## WORK INSTRUCTIONS
In the items below, reproduce verbatim every line from the one containing "After each view, print" up to and including the one containing "829.3], [0, 0, 1]] dist [-0.036439, 0.015545]".

───── RECORDS SUPPLIED ─────

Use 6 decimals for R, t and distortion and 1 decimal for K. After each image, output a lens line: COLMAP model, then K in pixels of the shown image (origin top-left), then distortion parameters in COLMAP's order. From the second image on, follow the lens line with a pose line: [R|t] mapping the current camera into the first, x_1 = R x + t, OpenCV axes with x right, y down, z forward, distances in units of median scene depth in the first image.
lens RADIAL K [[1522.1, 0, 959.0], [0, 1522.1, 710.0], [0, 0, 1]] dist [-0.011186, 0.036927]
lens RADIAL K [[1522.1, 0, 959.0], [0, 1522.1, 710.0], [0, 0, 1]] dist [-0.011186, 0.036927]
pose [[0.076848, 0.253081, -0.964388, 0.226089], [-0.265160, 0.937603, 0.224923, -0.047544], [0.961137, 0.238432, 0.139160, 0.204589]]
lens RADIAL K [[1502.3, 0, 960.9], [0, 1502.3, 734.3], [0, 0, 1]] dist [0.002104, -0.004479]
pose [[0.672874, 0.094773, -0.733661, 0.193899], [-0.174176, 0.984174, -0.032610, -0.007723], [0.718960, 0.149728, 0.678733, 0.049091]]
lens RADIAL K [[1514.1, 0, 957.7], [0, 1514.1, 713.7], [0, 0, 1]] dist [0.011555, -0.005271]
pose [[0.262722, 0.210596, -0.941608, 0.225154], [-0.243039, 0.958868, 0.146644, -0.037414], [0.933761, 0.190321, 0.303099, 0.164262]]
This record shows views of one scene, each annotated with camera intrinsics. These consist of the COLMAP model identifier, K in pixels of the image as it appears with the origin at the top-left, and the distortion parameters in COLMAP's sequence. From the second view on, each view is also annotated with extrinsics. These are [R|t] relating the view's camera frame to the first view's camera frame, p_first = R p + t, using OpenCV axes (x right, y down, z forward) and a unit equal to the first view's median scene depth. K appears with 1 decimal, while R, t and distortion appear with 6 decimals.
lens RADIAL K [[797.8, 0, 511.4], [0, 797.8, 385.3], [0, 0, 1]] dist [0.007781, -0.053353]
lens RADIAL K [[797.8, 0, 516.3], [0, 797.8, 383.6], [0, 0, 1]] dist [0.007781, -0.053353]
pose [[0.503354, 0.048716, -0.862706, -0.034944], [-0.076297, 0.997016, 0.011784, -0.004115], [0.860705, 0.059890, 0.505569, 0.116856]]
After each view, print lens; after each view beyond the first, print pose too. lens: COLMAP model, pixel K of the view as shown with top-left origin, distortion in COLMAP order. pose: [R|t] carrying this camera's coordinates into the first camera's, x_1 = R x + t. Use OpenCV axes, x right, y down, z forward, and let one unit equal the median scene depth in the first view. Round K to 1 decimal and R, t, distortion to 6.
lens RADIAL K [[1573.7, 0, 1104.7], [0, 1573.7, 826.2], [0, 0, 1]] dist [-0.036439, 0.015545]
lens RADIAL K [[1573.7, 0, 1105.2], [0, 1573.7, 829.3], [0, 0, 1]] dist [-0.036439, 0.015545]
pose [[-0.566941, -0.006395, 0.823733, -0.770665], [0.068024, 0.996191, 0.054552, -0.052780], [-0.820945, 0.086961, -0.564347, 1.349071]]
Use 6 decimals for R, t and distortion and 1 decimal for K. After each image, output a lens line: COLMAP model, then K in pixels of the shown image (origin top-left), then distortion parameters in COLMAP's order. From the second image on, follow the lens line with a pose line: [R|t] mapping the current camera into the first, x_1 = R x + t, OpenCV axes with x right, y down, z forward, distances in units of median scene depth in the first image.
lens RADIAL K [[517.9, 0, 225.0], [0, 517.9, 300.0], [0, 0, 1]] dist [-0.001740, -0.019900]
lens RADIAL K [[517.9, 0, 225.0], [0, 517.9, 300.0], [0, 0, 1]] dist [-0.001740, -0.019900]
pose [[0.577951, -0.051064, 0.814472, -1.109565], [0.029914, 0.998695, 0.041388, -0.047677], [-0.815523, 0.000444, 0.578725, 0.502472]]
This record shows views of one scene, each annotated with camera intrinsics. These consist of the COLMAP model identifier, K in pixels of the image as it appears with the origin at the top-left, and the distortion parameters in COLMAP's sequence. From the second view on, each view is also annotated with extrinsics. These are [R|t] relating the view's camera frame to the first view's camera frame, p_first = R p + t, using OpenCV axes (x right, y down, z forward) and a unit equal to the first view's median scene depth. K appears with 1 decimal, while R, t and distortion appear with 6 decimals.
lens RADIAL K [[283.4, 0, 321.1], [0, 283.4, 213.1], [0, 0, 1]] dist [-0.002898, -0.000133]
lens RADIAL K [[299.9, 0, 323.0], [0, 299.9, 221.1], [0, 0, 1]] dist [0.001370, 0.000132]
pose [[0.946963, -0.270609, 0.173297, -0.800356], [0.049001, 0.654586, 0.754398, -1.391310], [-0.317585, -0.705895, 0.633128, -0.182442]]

─────

## RESPONSE TO THE EXERCISE
After each view, print lens; after each view beyond the first, print pose too. lens: COLMAP model, pixel K of the view as shown with top-left origin, distortion in COLMAP order. pose: [R|t] carrying this camera's coordinates into the first camera's, x_1 = R x + t. Use OpenCV axes, x right, y down, z forward, and let one unit equal the median scene depth in the first view. Round K to 1 decimal and R, t, distortion to 6.
lens RADIAL K [[1573.7, 0, 1104.7], [0, 1573.7, 826.2], [0, 0, 1]] dist [-0.036439, 0.015545]
lens RADIAL K [[1573.7, 0, 1105.2], [0, 1573.7, 829.3], [0, 0, 1]] dist [-0.036439, 0.015545]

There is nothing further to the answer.